» **TEXT SHOWN**
>> Start

Self-Regulatory Organizations; NYSE MKT LLC; Notice of Filing and 
Immediate Effectiveness of Proposed Rule Change Extending the Operation 
of Its Supplemental Liquidity Providers Pilot, Until the Earlier of the 
Securities and Exchange Commission's Approval To Make Such Pilot 
Permanent or January 31, 2013

July 25, 2012.
    Pursuant to Section 19(b)(1) \1\ of the Securities Exchange Act of 
1934 (the ``Act'') \2\ and Rule 19b-4 thereunder,\3\ notice is hereby 
given that on July 12, 2012, NYSE MKT LLC (``NYSE MKT'' or 
``Exchange'') filed with the Securities and Exchange Commission 
(``Commission'') the proposed rule change as described in Items I and 
II below, which Items have been prepared by the self-regulatory 
organization. The Commission is publishing this notice to solicit 
comments on the proposed rule change from interested persons.
---------------------------------------------------------------------------

    \1\ 15 U.S.C. 78s(b)(1).
    \2\ 15 U.S.C. 78a.
    \3\ 17 CFR 240.19b-4.
---------------------------------------------------------------------------

I. Self-Regulatory Organization's Statement of the Terms of Substance 
of the Proposed Rule Change

    The Exchange proposes to extend the operation of its Supplemental 
Liquidity Providers Pilot (``SLP Pilot'' or ``Pilot'') (See Rule 107B--
Equities), currently scheduled to expire on July 31, 2012, until the 
earlier of the Securities and Exchange Commission's (``Commission'') 
approval to make such Pilot permanent or January 31, 2013. The text of 
the proposed rule change is available on the Exchange's Web site at 
www.nyse.com, at the principal office of the Exchange, and at the 
Commission's Public Reference Room.

II. Self-Regulatory Organization's Statement of the Purpose of, and 
Statutory Basis for, the Proposed Rule Change

    In its filing with the Commission, the self-regulatory organization 
included statements concerning the purpose of, and basis for, the 
proposed rule change and discussed any comments it received on the 
proposed rule change. The text of those statements may be examined at 
the places specified in Item IV below. The Exchange has prepared 
summaries, set forth in sections A, B, and C below, of the most 
significant parts of such statements.

>> End

» **PROVIDED MATERIAL**

>> Start

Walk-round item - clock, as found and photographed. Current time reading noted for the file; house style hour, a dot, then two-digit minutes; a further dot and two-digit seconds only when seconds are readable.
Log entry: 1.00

>> End
>> Start

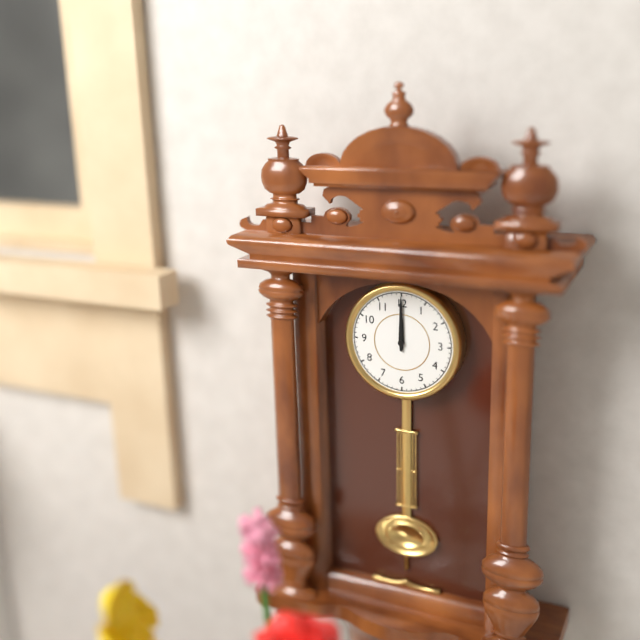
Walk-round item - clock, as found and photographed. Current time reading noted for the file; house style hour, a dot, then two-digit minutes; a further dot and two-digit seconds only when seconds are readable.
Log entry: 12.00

>> End
>> Start

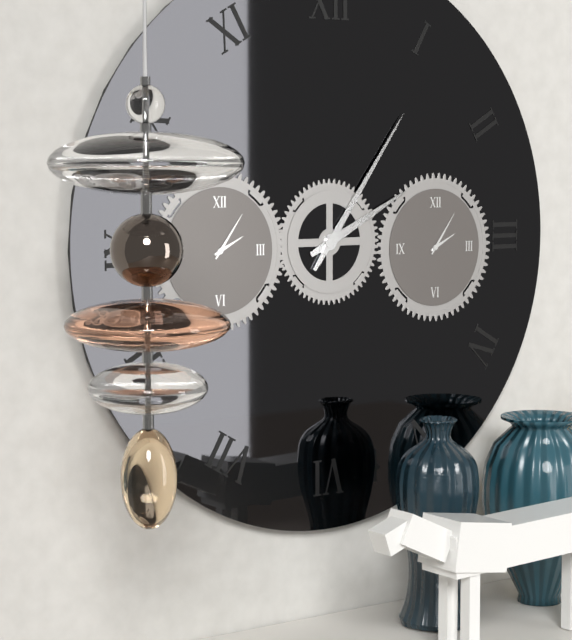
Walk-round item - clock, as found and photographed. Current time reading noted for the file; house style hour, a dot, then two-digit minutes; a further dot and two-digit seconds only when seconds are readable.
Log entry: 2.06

>> End

» **GIVEN TASK**
In the notice about the Supplemental Liquidity Providers Pilot, on what date was the Pilot scheduled to expire before the proposed extension?

» **RESPONSE**
July 31, 2012